Bei dem als Small Diameter Bomb (SDB) bezeichneten Waffensystem handelt es sich um eine raketengestützte lenkbare Gleitbombe. Ihre Reichweite ist doppelt so groß wie die der HIMARS-Raketen, die Washington bereits geliefert hat.

Soldaten der 3rd Munitions Squadron der US Air Force mit Small Diameter Bombs (SDB) während eines Bereitschaftstrainings auf dem Luftwaffenstützpunkt Joint Base Elmendorf-Richardson in Alaska am 9. Februar 2018. (Foto: Alejandro Peña, US Air Force)

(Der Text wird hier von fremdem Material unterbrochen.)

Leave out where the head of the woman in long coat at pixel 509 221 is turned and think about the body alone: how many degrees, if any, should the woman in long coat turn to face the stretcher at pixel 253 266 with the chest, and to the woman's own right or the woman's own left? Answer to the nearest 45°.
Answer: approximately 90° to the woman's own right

Mit dieser Ankündigung widerspricht Biden seiner Zusicherung vom Mai, als er erklärt hatte: „Weder ermutigen wir die Ukraine noch versetzen wir sie in die Lage, jenseits ihrer Grenzen anzugreifen.“ Zudem hatte er erklärt: „Wir liefern der Ukraine keine Raketensysteme, mit denen Angriffe auf Russland möglich sind.“

Die Ankündigung ist das jüngste Element in einer extrem schnellen Eskalation der Beteiligung der USA am Krieg in den letzten zwei Wochen. Am 26. Januar erklärte das Weiße Haus, es werde der Ukraine 31 Abrams-Kampfpanzer liefern. Dieser Schritt erfolge im Rahmen einer Koalition aus Nato-Staaten, die der Ukraine in einer ersten „Welle“ über 120 Kampfpanzer liefern.

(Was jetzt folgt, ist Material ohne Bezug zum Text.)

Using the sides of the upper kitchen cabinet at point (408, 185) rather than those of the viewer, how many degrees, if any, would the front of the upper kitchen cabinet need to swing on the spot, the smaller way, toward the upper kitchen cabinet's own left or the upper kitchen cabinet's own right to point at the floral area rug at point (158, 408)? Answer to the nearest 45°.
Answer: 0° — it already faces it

Direkt nach dieser Ankündigung gab das Weiße Haus bekannt, dass die US-Regierung Gespräche über die Lieferung von F-16-Kampfflugzeugen an die Ukraine führe, während Demokraten und Republikaner sowie dominante Teile der US-Medien deren Entsendung forderten.

Die erwartete Ankündigung der neuen Langstreckenwaffen kommt zu einem Zeitpunkt, an dem die Regierung Biden laut Presseberichten erwägt, einen ukrainischen Angriff auf die mehrheitlich russischsprachige Halbinsel Krim, die Russland seit 2014 als sein Territorium beansprucht, offen zu unterstützen.

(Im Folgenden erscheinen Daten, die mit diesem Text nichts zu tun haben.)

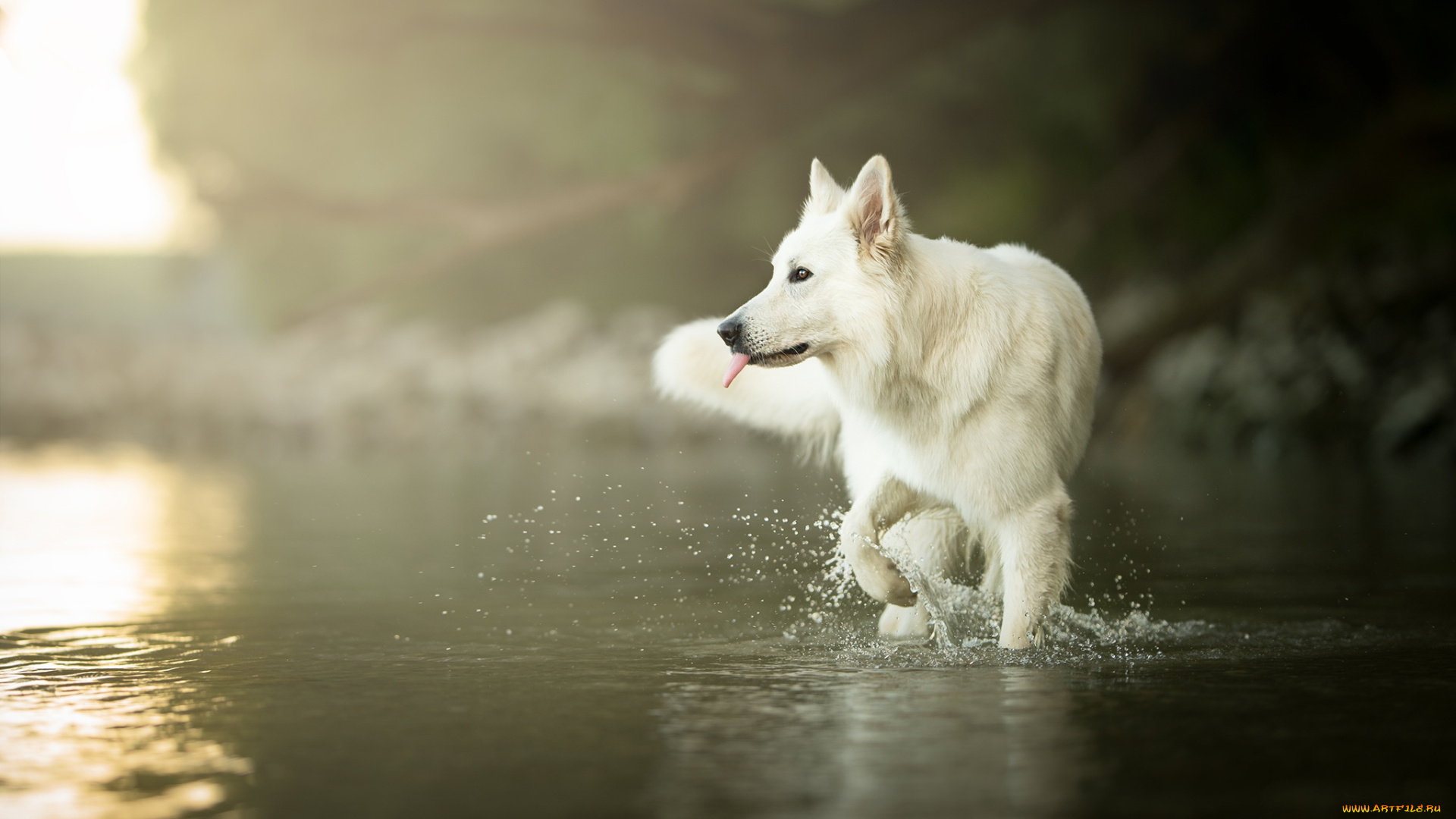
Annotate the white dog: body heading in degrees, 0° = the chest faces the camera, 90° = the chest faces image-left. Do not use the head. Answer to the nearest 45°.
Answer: approximately 45°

Die Biden-Regierung hatte bereits 2021 die Krim-Plattform der Selenskyj-Regierung in der Ukraine unterstützt, welche die „Rückeroberung der Krim“ vorsieht. Seit dem russischen Einmarsch in die Ukraine hatte Washington seine explizite Unterstützung für das offizielle Kriegsziel der Selenskyj-Regierung abgemildert, um den massiv eskalierenden Charakter der eigenen Beteiligung am Krieg zu verschleiern.

Doch jetzt berichtet die New York Times: „Die Biden-Regierung beginnt endlich einzuräumen, dass Kiew möglicherweise dazu in der Lage sein muss, das russische Schutzgebiet anzugreifen, selbst wenn dieser Schritt das Risiko einer Eskalation erhöht.“

Die Times schreibt, die Biden-Regierung „erwägt ihren bisher mutigsten Schritt: die Ukraine bei einem Angriff auf die Halbinsel zu unterstützen“.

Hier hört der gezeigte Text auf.